Die Einkommensdifferenz wirkt sich nicht nur auf die unmittelbare finanzielle Situation und Unabhängigkeit von Frauen aus, sondern prägt die gesamte Gesellschaft. Gemäss dem Bundesamt für Statistik arbeiteten im Jahr 2021 58,6 Prozent der erwerbstätigen Frauen Teilzeit, häufig aus familiären Gründen («Teilzeitarbeit», 2021). Ungenügende oder zu teuere externe Betreuungsplätze für Kinder, aber auch die mangelnden Teilzeitangebote für Männer, die sich ihrer Familie widmen möchten seien hier wichtige Faktoren gemäss Ramseier. Niedrigere Pensen wirken sich langfristig auf die Altersvorsorge aus: Laut Pro Senectute betrifft die Altersarmut Frauen am stärksten – unter anderem weil sie Erwerbslücken aufweisen durch tiefes Einkommen, Teilzeitarbeit/Mehrfachbeschäftigung, oder Erwerbsverzicht, um sich um die Familie zu kümmern («Armut im Alter»). Dazu kommt, dass die Ausgestaltung der zweiten Säule nicht zeitgemäss sei, meint Brigitte Ramseier. «Sie beruht immer noch auf dem Prinzip, dass der Mann für die finanzielle Versorgung der Familie zuständig und deren Oberhaupt ist.»
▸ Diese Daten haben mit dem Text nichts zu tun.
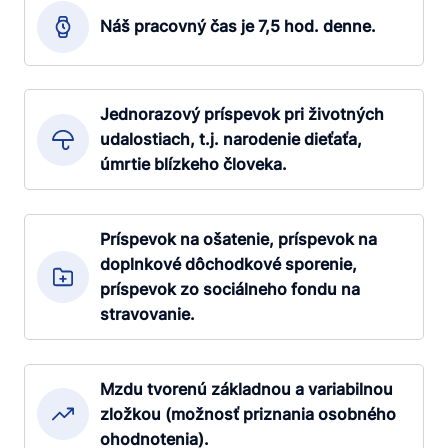
Náš pracovný čas je 7,5 hod. denne.
Jednorazový príspevok pri životných
udalostiach, t.j. narodenie dieťaťa,
úmrtie blízkeho človeka.
Príspevok na ošatenie, príspevok na
doplnkové dôchodkové sporenie,
príspevok zo sociálneho fondu na
stravovanie.
Mzdu tvorenú základnou a variabilnou
zložkou (možnosť priznania osobného
ohodnotenia).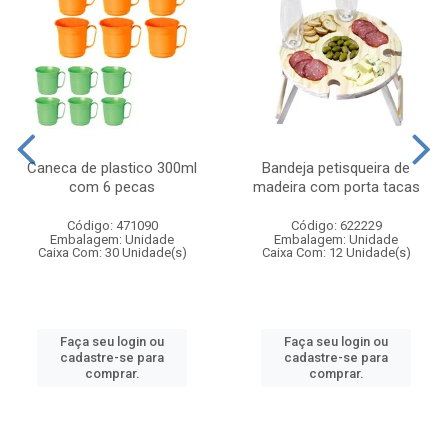
Caneca de plastico 300ml
Bandeja petisqueira de
com 6 pecas
madeira com porta tacas
Código: 471090
Código: 622229
Embalagem: Unidade
Embalagem: Unidade
Caixa Com: 30 Unidade(s)
Caixa Com: 12 Unidade(s)
Faça seu login ou
Faça seu login ou
cadastre-se para
cadastre-se para
comprar.
comprar.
Wie fördert das HR die Gleichstellung am Arbeitsplatz?

Die Wirtschaft ist auf das Arbeitskraftpotenzial von Frauen angewiesen. Auch deshalb ist es wichtig, dass Unternehmen sich für die Gleichstellung einsetzen. Lohntransparenz sei ein guter Anfang, weil es den Druck erhöht, faire Löhne auszuzahlen, bestätigt Brigitte Ramseier. Doch das allein reiche nicht. Die Co-Geschäftsführerin der BPW zeigt auf, wie Führungskräfte und HR für mehr Gleichstellung am Arbeitsplatz sorgen:

  • Vorsorgepläne ohne Koordinationsabzug anbieten
  • Teilzeitstellen für Frauen und Männer ermöglichen
  • Geteilte Führungspositionen erlauben
  • Auf gemischte Teams und Diversität setzen
  • Mütter in der Karriere unterstützen

Für die Gleichstellung brauche es alle Player, motiviert Ramseier. Sowohl in der Politik, welche die gesetzlichen Rahmenbedingungen schafft, wie auch die Unternehmen, die ein faires Arbeitsumfeld bieten. Aber auch Frauen (und Männer), die sich für eine gerechte Entlöhnung einsetzen.

 

BPW Switzerland

Der Verband von Business and Professional Women Schweiz (BPW) setzt sich seit 75 Jahren für die Interessen von berufstätigen Frauen ein. Ziel ist die Verbesserung der wirtschaftlichen und politischen Beteiligung von Frauen in der Schweiz. Der Verband führt zusätzlich 40 Clubs in sämtlichen Sprachregionen, um berufstätige Frauen zu unterstützen und zu fördern. Brigitte Ramseier übernimmt zusammen mit Linda Herzog-Mayer die Geschäftsführung. Claudine Esseiva und Sandra Jauslin teilen sich das Präsidium.

Um die Gleichstellung im Unternehmen zu fördern, motivieren alliance F und BPW Unternehmen am Projekt «Check your Salary» teilzunehmen.